Work task -> A faithful copy of the entries is needed, one that leaves out the pictures.

Listed entries ->
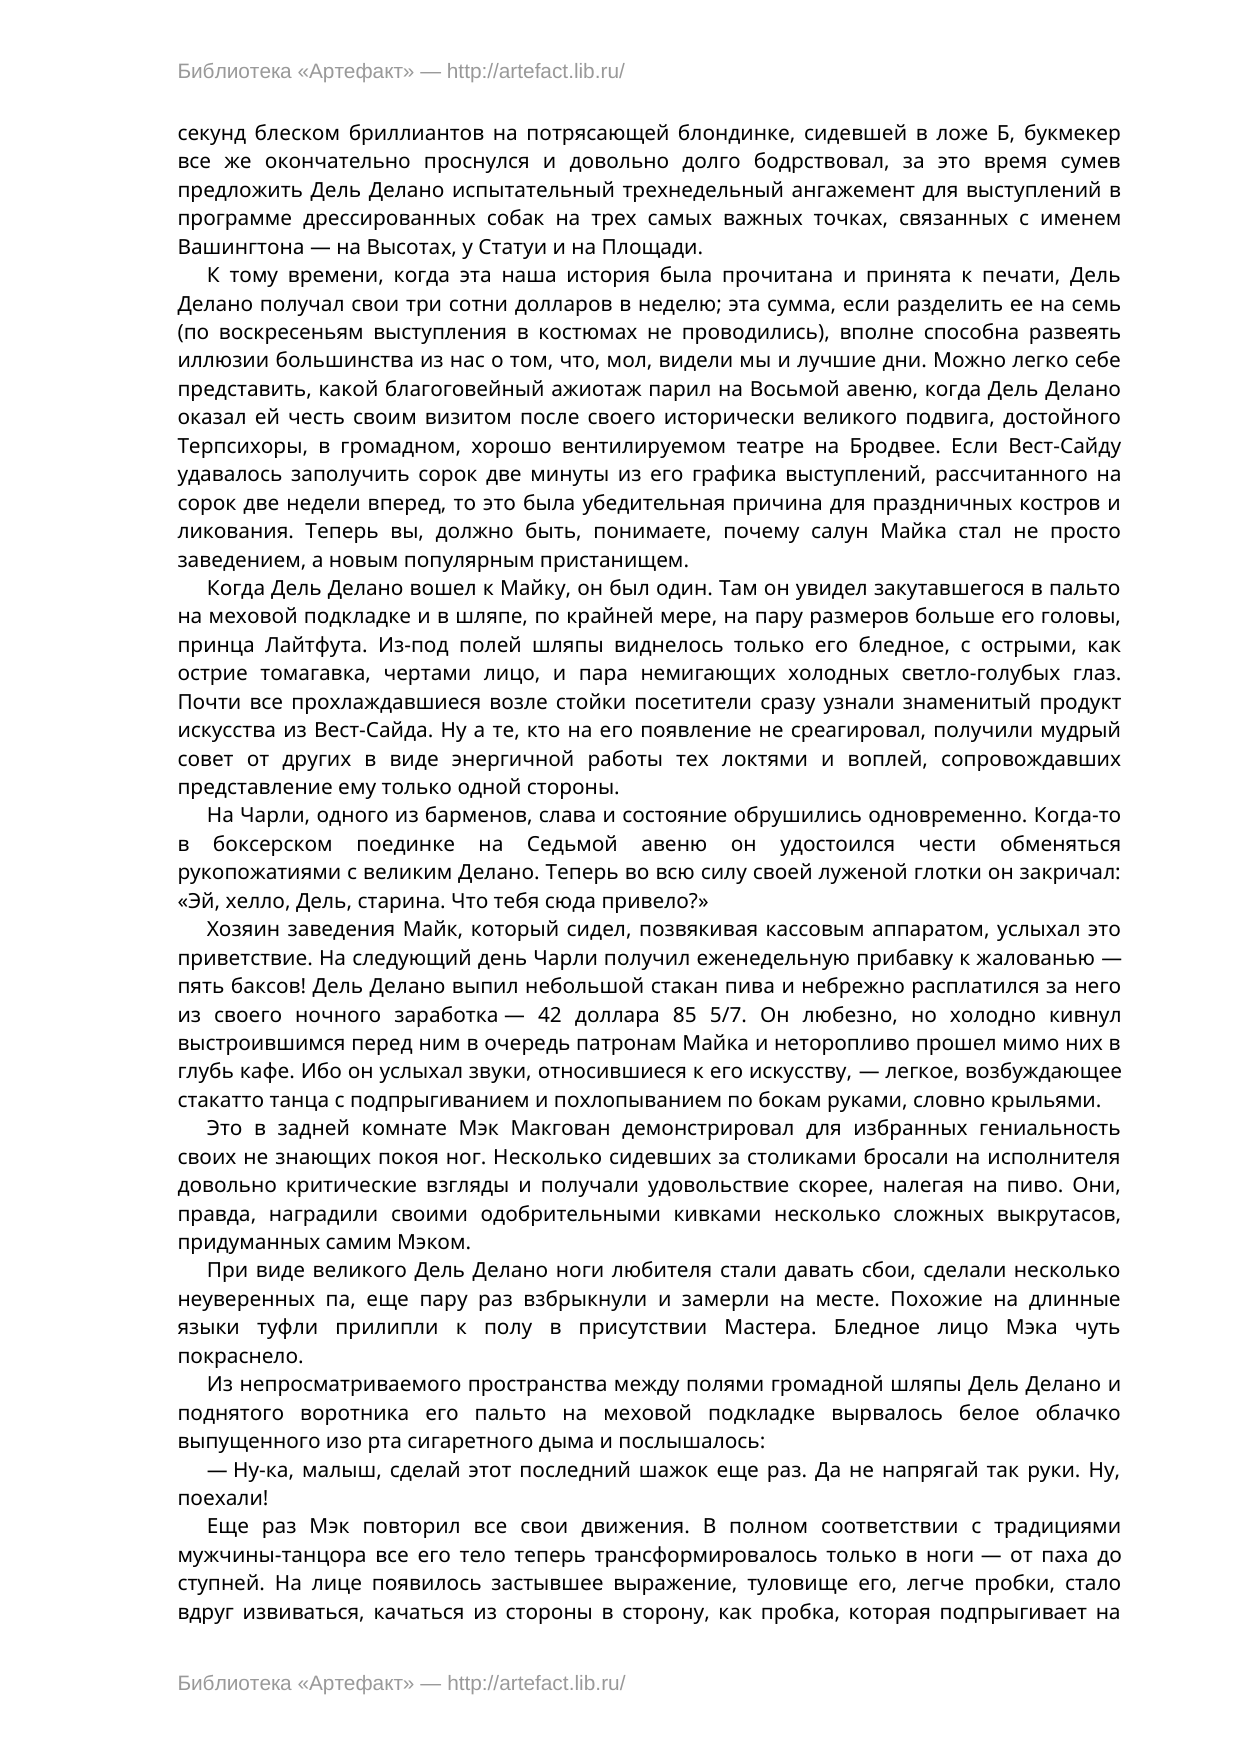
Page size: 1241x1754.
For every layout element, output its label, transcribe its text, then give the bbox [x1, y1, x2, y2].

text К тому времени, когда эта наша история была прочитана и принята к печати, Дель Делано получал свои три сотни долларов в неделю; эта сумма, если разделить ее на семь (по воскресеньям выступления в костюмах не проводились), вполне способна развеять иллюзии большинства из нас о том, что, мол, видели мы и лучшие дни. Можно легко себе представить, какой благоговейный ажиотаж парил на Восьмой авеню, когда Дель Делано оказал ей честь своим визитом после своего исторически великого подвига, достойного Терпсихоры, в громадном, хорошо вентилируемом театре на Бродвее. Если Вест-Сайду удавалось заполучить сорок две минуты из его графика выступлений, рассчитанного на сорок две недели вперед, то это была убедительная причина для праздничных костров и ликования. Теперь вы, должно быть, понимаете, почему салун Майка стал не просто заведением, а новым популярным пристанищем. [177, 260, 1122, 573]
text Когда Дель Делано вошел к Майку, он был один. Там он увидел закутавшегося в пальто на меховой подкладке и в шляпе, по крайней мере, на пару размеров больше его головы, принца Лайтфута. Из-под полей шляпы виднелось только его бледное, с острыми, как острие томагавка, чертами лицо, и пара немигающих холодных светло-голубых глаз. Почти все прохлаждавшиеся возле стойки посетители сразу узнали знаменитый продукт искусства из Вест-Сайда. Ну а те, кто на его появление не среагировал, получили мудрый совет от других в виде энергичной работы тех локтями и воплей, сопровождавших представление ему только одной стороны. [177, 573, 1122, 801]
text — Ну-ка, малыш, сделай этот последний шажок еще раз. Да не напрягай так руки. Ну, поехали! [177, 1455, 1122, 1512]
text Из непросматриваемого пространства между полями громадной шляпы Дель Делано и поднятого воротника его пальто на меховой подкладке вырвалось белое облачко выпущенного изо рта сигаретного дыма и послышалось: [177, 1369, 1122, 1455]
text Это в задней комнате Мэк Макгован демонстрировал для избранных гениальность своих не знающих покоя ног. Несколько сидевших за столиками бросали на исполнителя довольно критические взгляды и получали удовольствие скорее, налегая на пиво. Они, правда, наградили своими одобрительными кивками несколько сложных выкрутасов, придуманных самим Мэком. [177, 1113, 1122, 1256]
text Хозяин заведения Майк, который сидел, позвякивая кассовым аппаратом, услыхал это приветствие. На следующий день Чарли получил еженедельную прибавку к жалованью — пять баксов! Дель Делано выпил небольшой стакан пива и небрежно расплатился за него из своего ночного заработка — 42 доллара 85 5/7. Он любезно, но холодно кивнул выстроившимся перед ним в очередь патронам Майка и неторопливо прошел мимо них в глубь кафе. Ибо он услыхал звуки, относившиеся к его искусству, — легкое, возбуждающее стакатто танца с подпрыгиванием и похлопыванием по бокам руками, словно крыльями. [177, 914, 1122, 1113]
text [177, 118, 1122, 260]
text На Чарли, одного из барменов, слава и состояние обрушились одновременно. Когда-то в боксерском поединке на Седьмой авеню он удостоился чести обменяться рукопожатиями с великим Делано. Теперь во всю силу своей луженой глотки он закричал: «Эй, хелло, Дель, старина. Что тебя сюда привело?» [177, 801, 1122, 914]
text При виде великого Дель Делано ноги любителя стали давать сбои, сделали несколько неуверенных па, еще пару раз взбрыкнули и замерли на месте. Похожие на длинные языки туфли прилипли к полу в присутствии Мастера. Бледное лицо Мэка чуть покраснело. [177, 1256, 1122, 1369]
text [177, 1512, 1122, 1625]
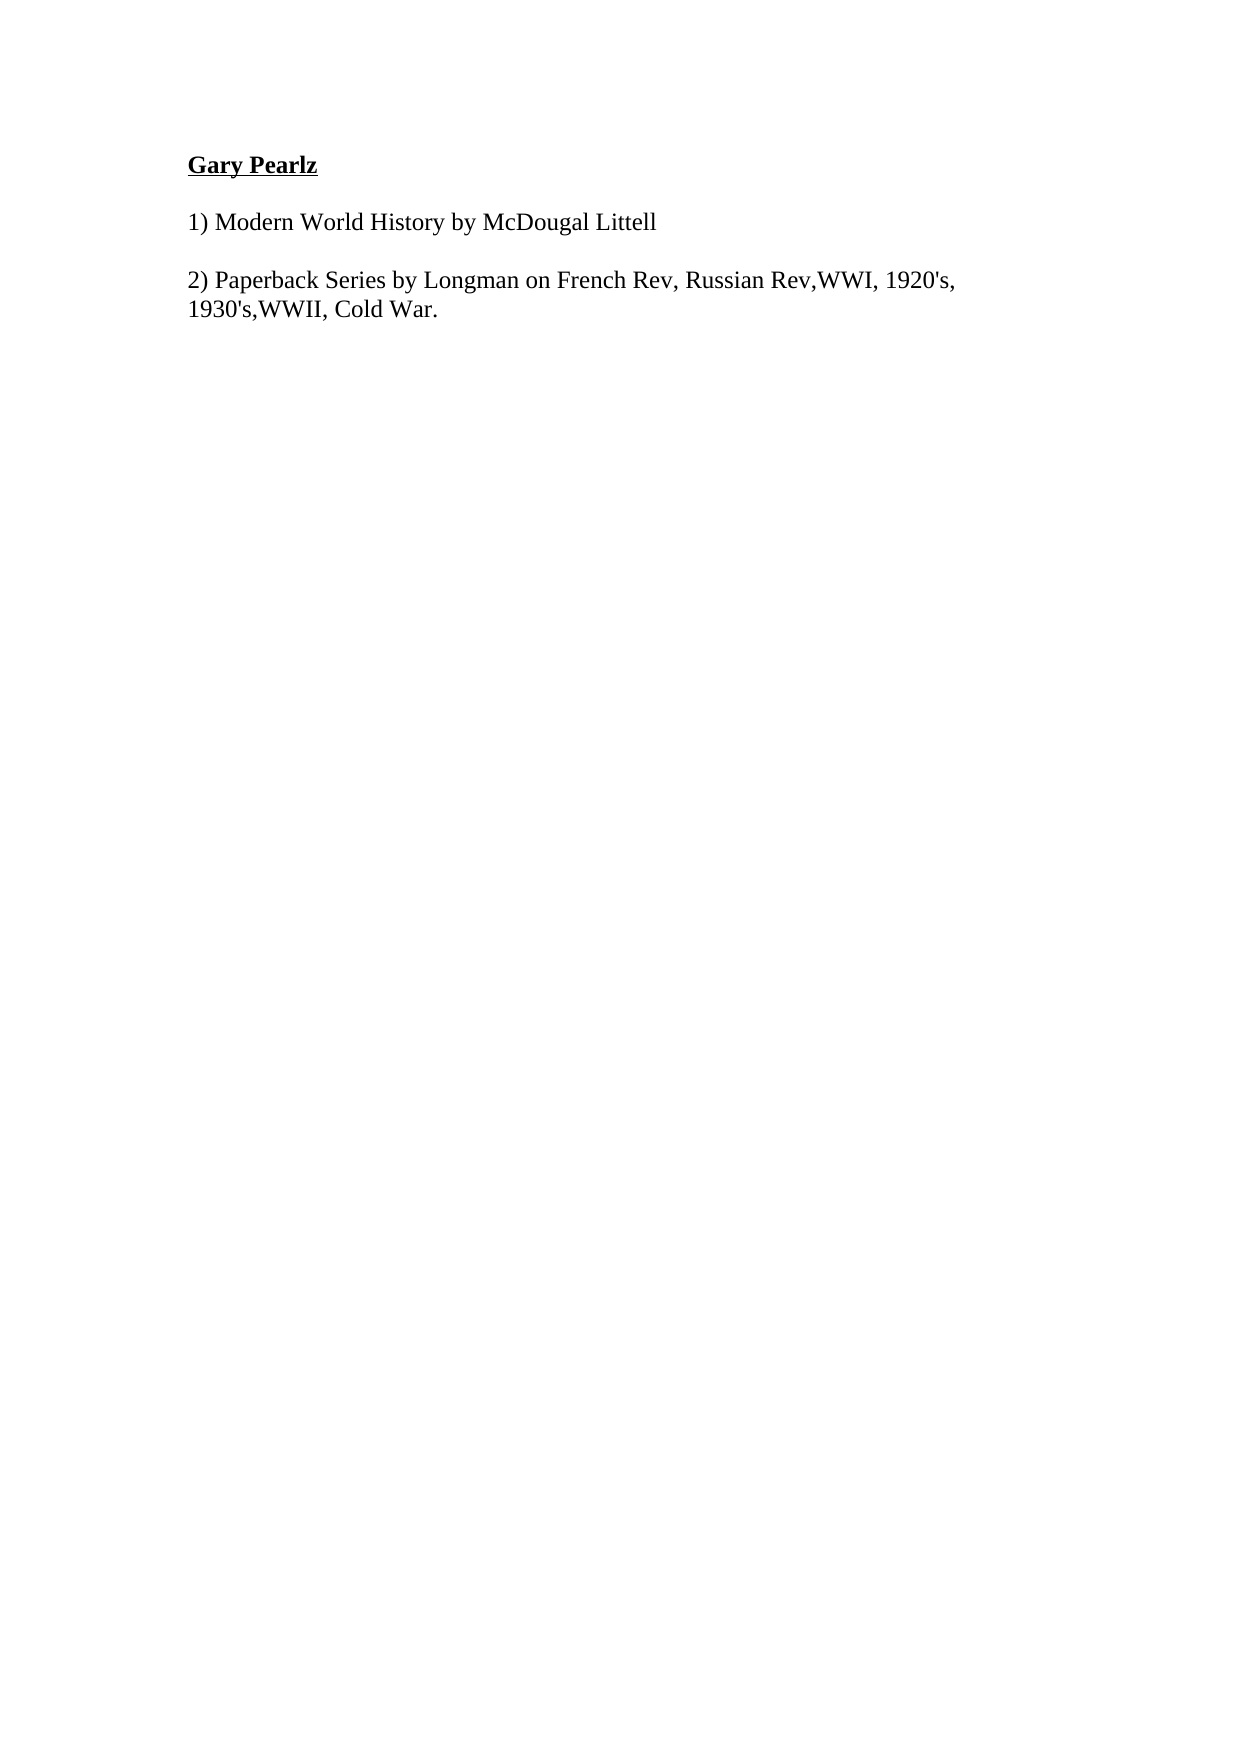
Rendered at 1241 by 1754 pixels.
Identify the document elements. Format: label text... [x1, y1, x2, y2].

Your solution ->
Page size: 1241x1754.
For every layout element, output its label, transcribe its text, then give the bbox [x1, y1, x2, y2].

text К тому времени, когда эта наша история была прочитана и принята к печати, Дель Делано получал свои три сотни долларов в неделю; эта сумма, если разделить ее на семь (по воскресеньям выступления в костюмах не проводились), вполне способна развеять иллюзии большинства из нас о том, что, мол, видели мы и лучшие дни. Можно легко себе представить, какой благоговейный ажиотаж парил на Восьмой авеню, когда Дель Делано оказал ей честь своим визитом после своего исторически великого подвига, достойного Терпсихоры, в громадном, хорошо вентилируемом театре на Бродвее. Если Вест-Сайду удавалось заполучить сорок две минуты из его графика выступлений, рассчитанного на сорок две недели вперед, то это была убедительная причина для праздничных костров и ликования. Теперь вы, должно быть, понимаете, почему салун Майка стал не просто заведением, а новым популярным пристанищем. [177, 260, 1122, 573]
text Когда Дель Делано вошел к Майку, он был один. Там он увидел закутавшегося в пальто на меховой подкладке и в шляпе, по крайней мере, на пару размеров больше его головы, принца Лайтфута. Из-под полей шляпы виднелось только его бледное, с острыми, как острие томагавка, чертами лицо, и пара немигающих холодных светло-голубых глаз. Почти все прохлаждавшиеся возле стойки посетители сразу узнали знаменитый продукт искусства из Вест-Сайда. Ну а те, кто на его появление не среагировал, получили мудрый совет от других в виде энергичной работы тех локтями и воплей, сопровождавших представление ему только одной стороны. [177, 573, 1122, 801]
text — Ну-ка, малыш, сделай этот последний шажок еще раз. Да не напрягай так руки. Ну, поехали! [177, 1455, 1122, 1512]
text Из непросматриваемого пространства между полями громадной шляпы Дель Делано и поднятого воротника его пальто на меховой подкладке вырвалось белое облачко выпущенного изо рта сигаретного дыма и послышалось: [177, 1369, 1122, 1455]
text Это в задней комнате Мэк Макгован демонстрировал для избранных гениальность своих не знающих покоя ног. Несколько сидевших за столиками бросали на исполнителя довольно критические взгляды и получали удовольствие скорее, налегая на пиво. Они, правда, наградили своими одобрительными кивками несколько сложных выкрутасов, придуманных самим Мэком. [177, 1113, 1122, 1256]
text Хозяин заведения Майк, который сидел, позвякивая кассовым аппаратом, услыхал это приветствие. На следующий день Чарли получил еженедельную прибавку к жалованью — пять баксов! Дель Делано выпил небольшой стакан пива и небрежно расплатился за него из своего ночного заработка — 42 доллара 85 5/7. Он любезно, но холодно кивнул выстроившимся перед ним в очередь патронам Майка и неторопливо прошел мимо них в глубь кафе. Ибо он услыхал звуки, относившиеся к его искусству, — легкое, возбуждающее стакатто танца с подпрыгиванием и похлопыванием по бокам руками, словно крыльями. [177, 914, 1122, 1113]
text [177, 118, 1122, 260]
text На Чарли, одного из барменов, слава и состояние обрушились одновременно. Когда-то в боксерском поединке на Седьмой авеню он удостоился чести обменяться рукопожатиями с великим Делано. Теперь во всю силу своей луженой глотки он закричал: «Эй, хелло, Дель, старина. Что тебя сюда привело?» [177, 801, 1122, 914]
text При виде великого Дель Делано ноги любителя стали давать сбои, сделали несколько неуверенных па, еще пару раз взбрыкнули и замерли на месте. Похожие на длинные языки туфли прилипли к полу в присутствии Мастера. Бледное лицо Мэка чуть покраснело. [177, 1256, 1122, 1369]
text [177, 1512, 1122, 1625]
Rendered at 1241 by 1754 pixels.
Identify the document elements. Format: label text... [x1, y1, x2, y2].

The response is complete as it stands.